> Exercise objective
Update the part of the listing that runs from its start through the line containing "This is an advanced", swapping "crazy talk" for "madness" and leaving everything else as it is. Omit the pictures from your answer.
*** Opening of Material provided ***
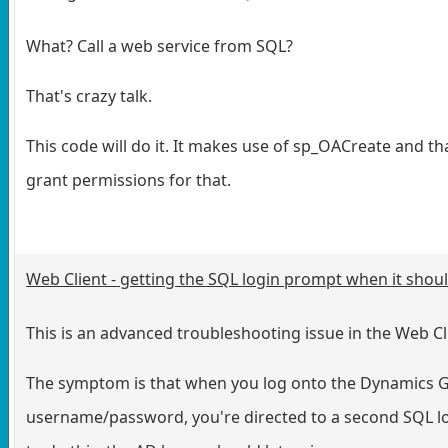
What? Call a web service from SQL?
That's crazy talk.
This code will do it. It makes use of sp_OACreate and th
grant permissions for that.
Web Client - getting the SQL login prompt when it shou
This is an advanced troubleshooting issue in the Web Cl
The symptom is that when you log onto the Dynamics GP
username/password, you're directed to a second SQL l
*** Close of Material provided ***
> Solution to this exercise
What? Call a web service from SQL?
That's madness.
This code will do it. It makes use of sp_OACreate and th
grant permissions for that.
Web Client - getting the SQL login prompt when it shou
This is an advanced troubleshooting issue in the Web Cl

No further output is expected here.